* About this exercise:
Everything from the line with "Newest Answer" through the last line of the records below should be copied exactly, both ends included.

* Record set:
****************************************

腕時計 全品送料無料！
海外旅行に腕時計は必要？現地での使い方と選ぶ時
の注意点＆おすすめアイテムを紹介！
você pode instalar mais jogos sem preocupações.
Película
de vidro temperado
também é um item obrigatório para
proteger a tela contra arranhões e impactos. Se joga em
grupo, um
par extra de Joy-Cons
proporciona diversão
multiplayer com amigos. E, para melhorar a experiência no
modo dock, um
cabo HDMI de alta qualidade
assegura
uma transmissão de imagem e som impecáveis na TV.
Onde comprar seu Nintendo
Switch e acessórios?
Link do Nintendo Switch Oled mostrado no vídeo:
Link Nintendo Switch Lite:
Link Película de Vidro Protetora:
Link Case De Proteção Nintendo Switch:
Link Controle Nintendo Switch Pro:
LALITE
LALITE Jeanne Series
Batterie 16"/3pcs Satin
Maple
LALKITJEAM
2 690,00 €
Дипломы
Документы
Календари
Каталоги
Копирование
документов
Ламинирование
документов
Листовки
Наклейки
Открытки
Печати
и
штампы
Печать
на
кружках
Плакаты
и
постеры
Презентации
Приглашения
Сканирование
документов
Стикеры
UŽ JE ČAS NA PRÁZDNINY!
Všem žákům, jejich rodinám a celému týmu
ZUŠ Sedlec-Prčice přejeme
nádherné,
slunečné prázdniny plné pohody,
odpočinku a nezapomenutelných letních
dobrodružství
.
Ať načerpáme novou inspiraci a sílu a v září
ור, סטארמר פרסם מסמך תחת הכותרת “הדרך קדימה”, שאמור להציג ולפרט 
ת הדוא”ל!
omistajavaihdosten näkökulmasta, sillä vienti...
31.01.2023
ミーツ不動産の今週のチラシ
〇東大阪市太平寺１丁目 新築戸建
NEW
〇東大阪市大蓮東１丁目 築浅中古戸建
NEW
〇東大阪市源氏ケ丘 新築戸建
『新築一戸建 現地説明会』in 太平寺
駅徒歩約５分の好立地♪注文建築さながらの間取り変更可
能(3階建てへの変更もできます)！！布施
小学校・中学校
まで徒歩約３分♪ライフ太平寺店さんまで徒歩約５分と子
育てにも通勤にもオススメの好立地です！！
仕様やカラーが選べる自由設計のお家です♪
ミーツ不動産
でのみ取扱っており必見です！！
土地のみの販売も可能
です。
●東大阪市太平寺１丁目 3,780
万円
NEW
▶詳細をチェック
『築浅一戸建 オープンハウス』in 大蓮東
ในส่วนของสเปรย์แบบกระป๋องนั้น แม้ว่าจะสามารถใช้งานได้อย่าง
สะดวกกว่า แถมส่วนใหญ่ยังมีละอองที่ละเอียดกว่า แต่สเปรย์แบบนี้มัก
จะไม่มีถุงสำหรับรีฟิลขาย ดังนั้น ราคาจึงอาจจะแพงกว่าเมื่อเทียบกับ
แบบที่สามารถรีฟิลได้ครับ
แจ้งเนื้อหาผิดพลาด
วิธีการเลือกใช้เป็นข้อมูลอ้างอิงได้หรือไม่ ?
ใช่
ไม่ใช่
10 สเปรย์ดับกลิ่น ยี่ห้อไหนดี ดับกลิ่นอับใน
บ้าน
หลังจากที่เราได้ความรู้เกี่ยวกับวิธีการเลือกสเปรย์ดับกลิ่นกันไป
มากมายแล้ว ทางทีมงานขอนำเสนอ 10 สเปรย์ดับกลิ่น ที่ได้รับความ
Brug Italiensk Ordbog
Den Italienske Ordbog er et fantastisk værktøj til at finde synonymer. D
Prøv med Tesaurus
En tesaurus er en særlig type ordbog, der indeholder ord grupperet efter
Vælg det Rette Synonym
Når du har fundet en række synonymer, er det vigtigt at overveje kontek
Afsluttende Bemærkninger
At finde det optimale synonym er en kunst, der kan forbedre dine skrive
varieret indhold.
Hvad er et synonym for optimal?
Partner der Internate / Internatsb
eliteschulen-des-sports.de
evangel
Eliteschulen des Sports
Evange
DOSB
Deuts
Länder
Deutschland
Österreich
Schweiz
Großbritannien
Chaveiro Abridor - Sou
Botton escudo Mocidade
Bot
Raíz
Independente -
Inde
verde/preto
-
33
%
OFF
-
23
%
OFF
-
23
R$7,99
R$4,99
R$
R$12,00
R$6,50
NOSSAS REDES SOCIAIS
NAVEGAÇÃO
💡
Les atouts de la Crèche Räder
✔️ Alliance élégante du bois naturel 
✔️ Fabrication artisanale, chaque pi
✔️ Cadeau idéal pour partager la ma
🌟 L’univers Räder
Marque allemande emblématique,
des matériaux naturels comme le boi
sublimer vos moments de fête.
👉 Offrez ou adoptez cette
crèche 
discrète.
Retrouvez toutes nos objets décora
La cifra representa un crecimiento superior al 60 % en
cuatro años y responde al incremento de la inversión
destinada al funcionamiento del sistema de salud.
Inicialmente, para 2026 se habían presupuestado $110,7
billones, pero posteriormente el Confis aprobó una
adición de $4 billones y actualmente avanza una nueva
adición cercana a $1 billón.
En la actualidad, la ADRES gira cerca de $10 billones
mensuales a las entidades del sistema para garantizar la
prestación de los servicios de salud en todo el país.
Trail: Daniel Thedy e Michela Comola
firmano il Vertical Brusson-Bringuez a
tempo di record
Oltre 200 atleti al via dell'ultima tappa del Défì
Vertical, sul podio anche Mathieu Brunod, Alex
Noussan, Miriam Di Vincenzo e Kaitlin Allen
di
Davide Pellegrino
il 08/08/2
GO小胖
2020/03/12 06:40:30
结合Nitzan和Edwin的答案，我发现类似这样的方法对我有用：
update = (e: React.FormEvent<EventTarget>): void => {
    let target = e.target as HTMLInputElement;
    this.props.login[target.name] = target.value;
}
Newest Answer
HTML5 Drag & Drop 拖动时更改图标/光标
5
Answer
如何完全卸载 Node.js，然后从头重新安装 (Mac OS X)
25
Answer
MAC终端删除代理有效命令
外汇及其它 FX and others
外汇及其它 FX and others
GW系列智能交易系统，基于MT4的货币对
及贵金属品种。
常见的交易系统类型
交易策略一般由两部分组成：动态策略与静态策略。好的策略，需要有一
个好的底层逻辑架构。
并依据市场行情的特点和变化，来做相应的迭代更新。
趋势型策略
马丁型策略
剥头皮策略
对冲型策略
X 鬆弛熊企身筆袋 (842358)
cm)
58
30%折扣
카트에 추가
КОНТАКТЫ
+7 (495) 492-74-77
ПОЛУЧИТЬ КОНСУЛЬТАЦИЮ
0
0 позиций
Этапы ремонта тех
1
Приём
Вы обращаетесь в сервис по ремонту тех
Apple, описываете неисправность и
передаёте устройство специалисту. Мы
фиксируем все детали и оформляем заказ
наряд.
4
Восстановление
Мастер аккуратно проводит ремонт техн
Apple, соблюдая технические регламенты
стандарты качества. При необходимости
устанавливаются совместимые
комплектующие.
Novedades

****************************************

* Finished exercise:
Newest Answer
HTML5 Drag & Drop 拖动时更改图标/光标
5
Answer
如何完全卸载 Node.js，然后从头重新安装 (Mac OS X)
25
Answer
MAC终端删除代理有效命令
外汇及其它 FX and others
外汇及其它 FX and others
GW系列智能交易系统，基于MT4的货币对
及贵金属品种。
常见的交易系统类型
交易策略一般由两部分组成：动态策略与静态策略。好的策略，需要有一
个好的底层逻辑架构。
并依据市场行情的特点和变化，来做相应的迭代更新。
趋势型策略
马丁型策略
剥头皮策略
对冲型策略
X 鬆弛熊企身筆袋 (842358)
cm)
58
30%折扣
카트에 추가
КОНТАКТЫ
+7 (495) 492-74-77
ПОЛУЧИТЬ КОНСУЛЬТАЦИЮ
0
0 позиций
Этапы ремонта тех
1
Приём
Вы обращаетесь в сервис по ремонту тех
Apple, описываете неисправность и
передаёте устройство специалисту. Мы
фиксируем все детали и оформляем заказ
наряд.
4
Восстановление
Мастер аккуратно проводит ремонт техн
Apple, соблюдая технические регламенты
стандарты качества. При необходимости
устанавливаются совместимые
комплектующие.
Novedades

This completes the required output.